Mulheres: lutas históricas e desafios atuais
Flávia Biroli*
O 8 de março faz somarem-se as lutas históricas das mulheres e suas lutas atuais. É um momento em que os desafios do presente se colocam diante do reconhecimento, cada vez mais significativo, de que os movimentos feministas e de mulheres são sujeitos políticos cruciais na luta por democracia e por dignidade para cada mulher, para cada pessoa. A demanda histórica das mulheres por tomarem parte da esfera pública em pé de igualdade com os homens permanece atual. Os regimes democráticos vêm, no entanto, se transformando. É preciso refletir sobre essas transformações para que a atuação na esfera pública e a reivindicação por mais mulheres na política, em ano eleitoral, sejam também uma reivindicação de democracia efetiva e de dignidade para todas.
A influência do poder econômico sobre a política tem se tornado ainda mais direta. Em um mundo em que os recursos estão concentrados nas mãos de poucos, paradigmas de mercado se expandem nas leis e instituições políticas e moldam, crescentemente, todas as dimensões da experiência. A “racionalidade” econômica que se impõe tem muito a ver com os lucros de poucos, e pouco a ver com a vida concreta e os laços entre as pessoas. Uma das consequências principais é a precarização da vida, e não apenas das relações de trabalho. Saúde, segurança alimentar, tempo para cuidar e receber cuidado, amparo na velhice e nos momentos e situações de maior vulnerabilidade, são recursos disponíveis para contingentes cada vez menores da população.
Ao mesmo tempo que isso se dá, uma reação conservadora às transformações nas posições relativas de mulheres e homens e na vivência das identidades sexuais coloca em xeque a concepção secular e inclusiva de cidadania. O respeito à pluralidade religiosa e de modos de vida é um elemento fundamental das democracias. A naturalização da violência sexista e homofóbica se dá pela omissão do Estado, que tolera essa violência como prática social comum e nada faz para combatê-la, mas também quando esse mesmo Estado garante desigualmente os direitos e pratica a repressão seletiva, baseada em concepções morais antipluralistas e antidemocráticas.
A economização da política e das relações sociais e a reação conservadora convergem numa pressão para que as mulheres retomem papeis convencionais na reprodução da vida social, recuando nas expectativas de igualdade e mesmo em sua participação na vida pública. Diante das inseguranças e das dificuldades para que possamos cuidar e receber cuidado, a solução apontada pela reação conservadora parece ser recompor os papeis tradicionais, para que as mulheres se mantenham como as principais responsáveis pelo cuidado e as famílias nucleares funcionem como gestoras de individualidades cada vez mais pautadas pela racionalidade econômica, enquanto os vínculos sociais se enfraquecem.
O “familismo”, isto é, a defesa de concepções convencionais da família que pouco refletem a realidade e os problemas reais das pessoas, deve ser parte importante das campanhas políticas neste ano.

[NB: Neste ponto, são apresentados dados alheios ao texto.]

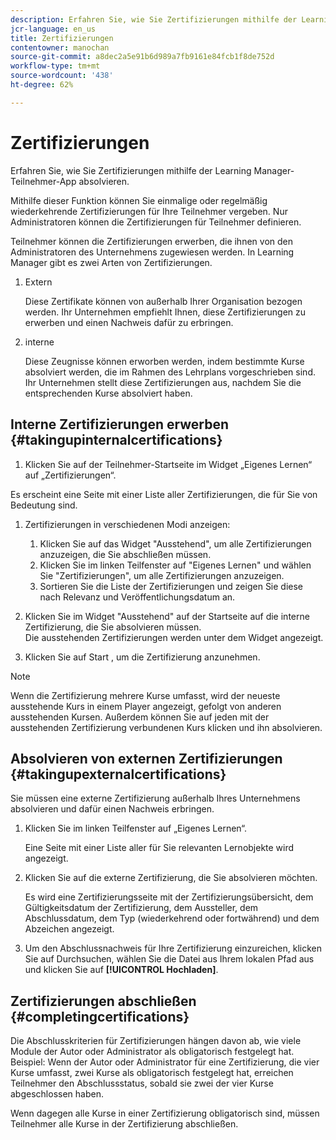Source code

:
 ```yaml
---
description: Erfahren Sie, wie Sie Zertifizierungen mithilfe der Learning Manager-Teilnehmer-App absolvieren.
jcr-language: en_us
title: Zertifizierungen
contentowner: manochan
source-git-commit: a8dec2a5e91b6d989a7fb9161e84fcb1f8de752d
workflow-type: tm+mt
source-wordcount: '438'
ht-degree: 62%

---
```




# Zertifizierungen

Erfahren Sie, wie Sie Zertifizierungen mithilfe der Learning Manager-Teilnehmer-App absolvieren.

Mithilfe dieser Funktion können Sie einmalige oder regelmäßig wiederkehrende Zertifizierungen für Ihre Teilnehmer vergeben. Nur Administratoren können die Zertifizierungen für Teilnehmer definieren.

Teilnehmer können die Zertifizierungen erwerben, die ihnen von den Administratoren des Unternehmens zugewiesen werden. In Learning Manager gibt es zwei Arten von Zertifizierungen.

1. Extern

   Diese Zertifikate können von außerhalb Ihrer Organisation bezogen werden. Ihr Unternehmen empfiehlt Ihnen, diese Zertifizierungen zu erwerben und einen Nachweis dafür zu erbringen.

1. interne

   Diese Zeugnisse können erworben werden, indem bestimmte Kurse absolviert werden, die im Rahmen des Lehrplans vorgeschrieben sind. Ihr Unternehmen stellt diese Zertifizierungen aus, nachdem Sie die entsprechenden Kurse absolviert haben.

## Interne Zertifizierungen erwerben {#takingupinternalcertifications}

1. Klicken Sie auf der Teilnehmer-Startseite im Widget „Eigenes Lernen“ auf „Zertifizierungen“.

Es erscheint eine Seite mit einer Liste aller Zertifizierungen, die für Sie von Bedeutung sind.

1. Zertifizierungen in verschiedenen Modi anzeigen:

   1. Klicken Sie auf das Widget &quot;Ausstehend&quot;, um alle Zertifizierungen anzuzeigen, die Sie abschließen müssen.
   1. Klicken Sie im linken Teilfenster auf &quot;Eigenes Lernen&quot; und wählen Sie &quot;Zertifizierungen&quot;, um alle Zertifizierungen anzuzeigen.
   1. Sortieren Sie die Liste der Zertifizierungen und zeigen Sie diese nach Relevanz und Veröffentlichungsdatum an.

1. Klicken Sie im Widget &quot;Ausstehend&quot; auf der Startseite auf die interne Zertifizierung, die Sie absolvieren müssen.\
   Die ausstehenden Zertifizierungen werden unter dem Widget angezeigt.

1. Klicken Sie auf Start , um die Zertifizierung anzunehmen.

>[!NOTE]
>
>Wenn die Zertifizierung mehrere Kurse umfasst, wird der neueste ausstehende Kurs in einem Player angezeigt, gefolgt von anderen ausstehenden Kursen. Außerdem können Sie auf jeden mit der ausstehenden Zertifizierung verbundenen Kurs klicken und ihn absolvieren.

## Absolvieren von externen Zertifizierungen {#takingupexternalcertifications}

Sie müssen eine externe Zertifizierung außerhalb Ihres Unternehmens absolvieren und dafür einen Nachweis erbringen.

1. Klicken Sie im linken Teilfenster auf „Eigenes Lernen“.

   Eine Seite mit einer Liste aller für Sie relevanten Lernobjekte wird angezeigt.

1. Klicken Sie auf die externe Zertifizierung, die Sie absolvieren möchten.

   Es wird eine Zertifizierungsseite mit der Zertifizierungsübersicht, dem Gültigkeitsdatum der Zertifizierung, dem Aussteller, dem Abschlussdatum, dem Typ (wiederkehrend oder fortwährend) und dem Abzeichen angezeigt.

1. Um den Abschlussnachweis für Ihre Zertifizierung einzureichen, klicken Sie auf Durchsuchen, wählen Sie die Datei aus Ihrem lokalen Pfad aus und klicken Sie auf **[!UICONTROL Hochladen]**.

## Zertifizierungen abschließen {#completingcertifications}

Die Abschlusskriterien für Zertifizierungen hängen davon ab, wie viele Module der Autor oder Administrator als obligatorisch festgelegt hat. Beispiel: Wenn der Autor oder Administrator für eine Zertifizierung, die vier Kurse umfasst, zwei Kurse als obligatorisch festgelegt hat, erreichen Teilnehmer den Abschlussstatus, sobald sie zwei der vier Kurse abgeschlossen haben.

Wenn dagegen alle Kurse in einer Zertifizierung obligatorisch sind, müssen Teilnehmer alle Kurse in der Zertifizierung abschließen.
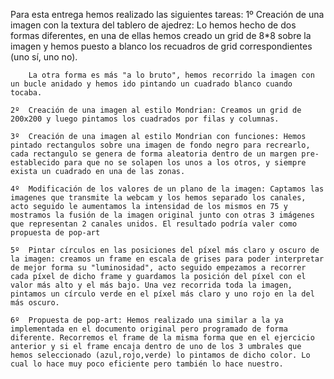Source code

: Para esta entrega hemos realizado las siguientes tareas:
    1º  Creación de una imagen con la textura del tablero de ajedrez: Lo hemos hecho de dos formas diferentes, en una de ellas hemos creado un grid de 8*8 sobre la imagen y hemos puesto a blanco los recuadros de grid correspondientes (uno sí, uno no).

        La otra forma es más "a lo bruto", hemos recorrido la imagen con un bucle anidado y hemos ido pintando un cuadrado blanco cuando tocaba.

    2º  Creación de una imagen al estilo Mondrian: Creamos un grid de 200x200 y luego pintamos los cuadrados por filas y columnas.
    
    3º  Creación de una imagen al estilo Mondrian con funciones: Hemos pintado rectangulos sobre una imagen de fondo negro para recrearlo, cada rectangulo se genera de forma aleatoria dentro de un margen pre-establecido para que no se solapen los unos a los otros, y siempre exista un cuadrado en una de las zonas.

    4º  Modificación de los valores de un plano de la imagen: Captamos las imagenes que transmite la webcam y los hemos separado los canales, acto seguido le aumentamos la intensidad de los mismos en 75 y mostramos la fusión de la imagen original junto con otras 3 imágenes que representan 2 canales unidos. El resultado podría valer como propuesta de pop-art

    5º  Pintar círculos en las posiciones del píxel más claro y oscuro de la imagen: creamos un frame en escala de grises para poder interpretar de mejor forma su "luminosidad", acto seguido empezamos a recorrer cada píxel de dicho frame y guardamos la posición del píxel con el valor más alto y el más bajo. Una vez recorrida toda la imagen, pintamos un círculo verde en el píxel más claro y uno rojo en la del más oscuro.

    6º  Propuesta de pop-art: Hemos realizado una similar a la ya implementada en el documento original pero programado de forma diferente. Recorremos el frame de la misma forma que en el ejercicio anterior y si el frame encaja dentro de uno de los 3 umbrales que hemos seleccionado (azul,rojo,verde) lo pintamos de dicho color. Lo cual lo hace muy poco eficiente pero también lo hace nuestro.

Pouco tem sido dito pelos atores conservadores, no entanto, sobre a realidade das famílias quando direitos e garantias trabalhistas são reduzidos ou quando se define um teto para investimentos públicos que, na prática, retira as condições para que muitas crianças tenham acesso a educação e saúde.
Os desafios que se colocam não são poucos. As mulheres permanecem excluídas amplamente dos espaços em que se definem as normas e políticas que incidem diretamente sobre suas vidas. As mulheres negras e indígenas, que são aquelas sobre quem incidem mais diretamente os processos de precarização da vida, interpelam o Estado, denunciam as violências sofridas por elas e por seus filhos e companheiros, mas seus corpos e vozes não estão presentes nos espaços em que políticas de segurança e diretrizes econômicas se definem. Vale lembrar que o Brasil é um dos países do mundo com os piores índices de presença feminina em cargos eletivos e por indicação. E que essa exclusão é racializada.
As vozes das mulheres mostram, neste 8 de março, alternativas à aposta conservadora na insegurança e nos pânicos morais. O direito ao corpo e o direito à dignidade, a crítica à redução dos investimentos públicos e dos direitos, a oposição clara aos processos de militarização, ecoam nas manifestações de movimentos feministas e de mulheres que são diversos, mas apontam, juntos, o horizonte necessário para a democratização da democracia.
* Flávia Biroli é doutora em História pela Unicamp, pesquisadora e professora do Instituto de Ciência Política da Universidade de Brasília. Coordena a área temática "Gênero, democracia e políticas públicas", da Associação Brasileira de Ciência Política – ABCP.